US President Donald Trump pulled out of that nuclear accord—which curbed Iran's atomic activities in return for sanctions relief—in May, saying it did not go far enough.
The US special envoy for Iran, Brian Hook, said on Wednesday that Washington now wanted to negotiate a treaty that included Tehran's ballistic missile program and its regional behavior.
Hook said the new deal that Washington hoped to sign with Iran, would not be a "personal agreement between two governments like the last one, we seek a treaty."
Iranian Foreign Minister Mohammad Javad Zarif took to Twitter to dismiss the characterization of last deal as a "personal agreement", saying it was "an int'l accord enshrined in a UN (Security Council resolution)".

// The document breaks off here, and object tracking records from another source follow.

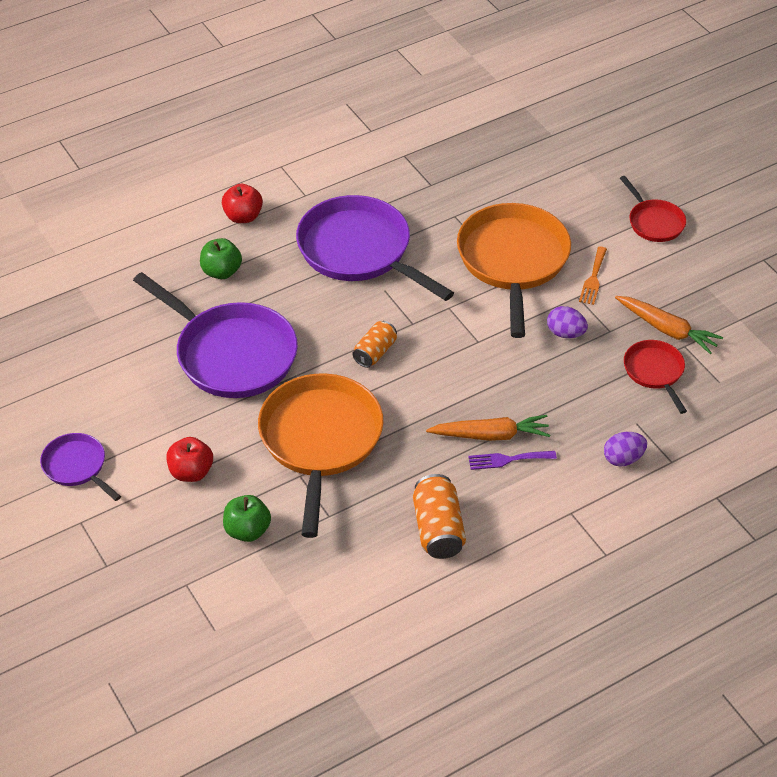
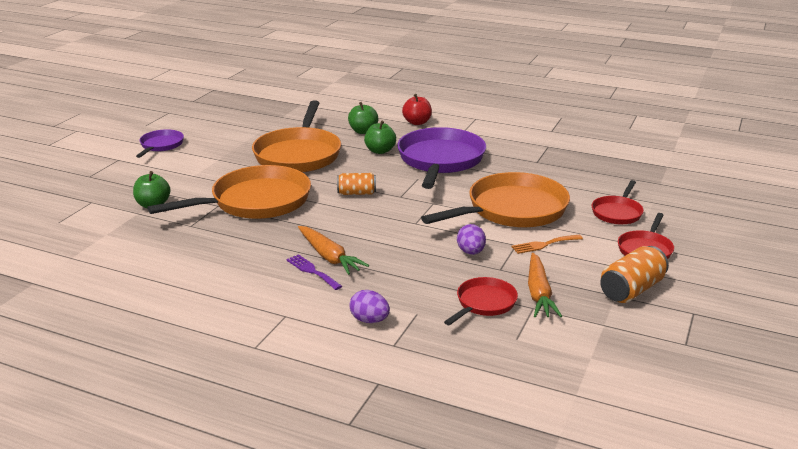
camera: 55 degrees right, 20 degrees down
purple pan [133,272,298,398] -> orange pan [252,100,341,172]
red apple [167,437,213,482] -> none
orange can [413,474,466,559] -> orange can moved to [600,246,669,303]
none -> green apple [364,121,396,154]
none -> red pan [592,180,644,225]

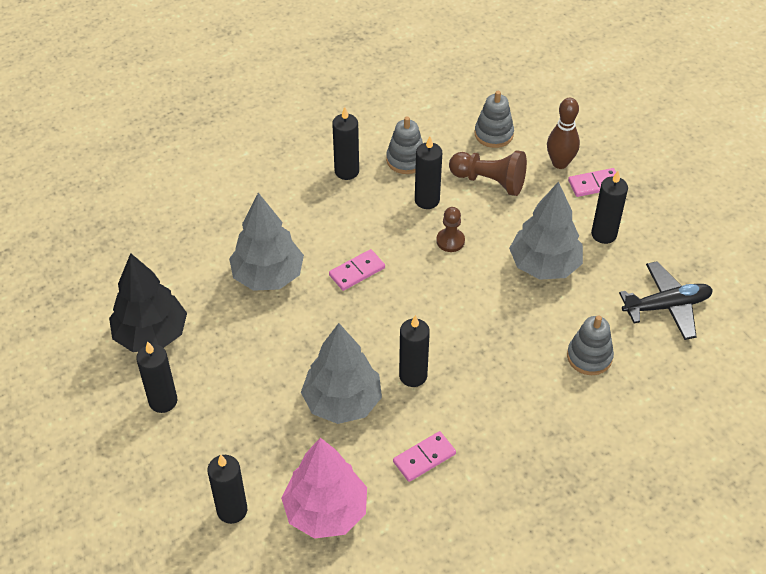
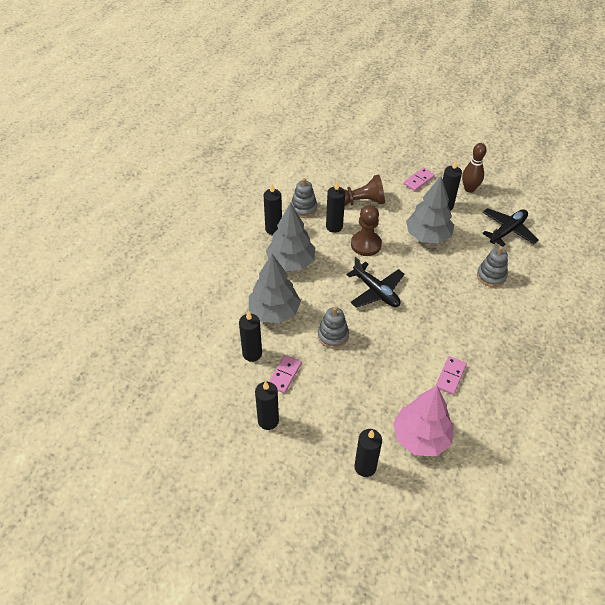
camera: 30 degrees left, 0 degrees up
black tree [109,253,187,352] -> none
grey tree [301,323,382,424] -> grey tree moved to [266,202,315,271]
pink domino [329,249,385,291] -> pink domino moved to [269,355,302,394]
black candle [399,315,430,387] -> black candle moved to [239,311,262,362]
brown pawn [436,207,465,252] -> brown pawn [351,205,382,256], size x1.61
grey stacking toy [475,91,514,148] -> grey stacking toy moved to [318,307,349,348]
brown bowling pin [547,98,580,169] -> brown bowling pin moved to [462,143,487,193]
none -> black plane [346,257,404,308]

"US has violated its treaty obligations too... Apparently, US only mocks calls for peace," he added in the message that was attached to a video of a protester who took to the stage after Hook's speech, shouting that sanctions were hurting Iranian people.
The five other world powers that signed the 2015 accord with Iran—France, Germany, Britain, China and Russia—have been trying to salvage it, saying it offers the best chance to stop Iran developing a nuclear bomb. Tehran says its nuclear work is for electricity generation and other peaceful purposes.
Iran denies requesting meeting with Trump
Iran has not requested a meeting with Trump, foreign ministry spokesman Bahram Qassemi said on Friday, according to the Islamic Republic News Agency (IRNA).
A foreign news agency reported that Iran requested such a meeting during the United Nations General Assembly which began this week, citing US Ambassador to the United Nations Nikki Haley, according to IRNA.
IRNA did not identify the foreign news agency.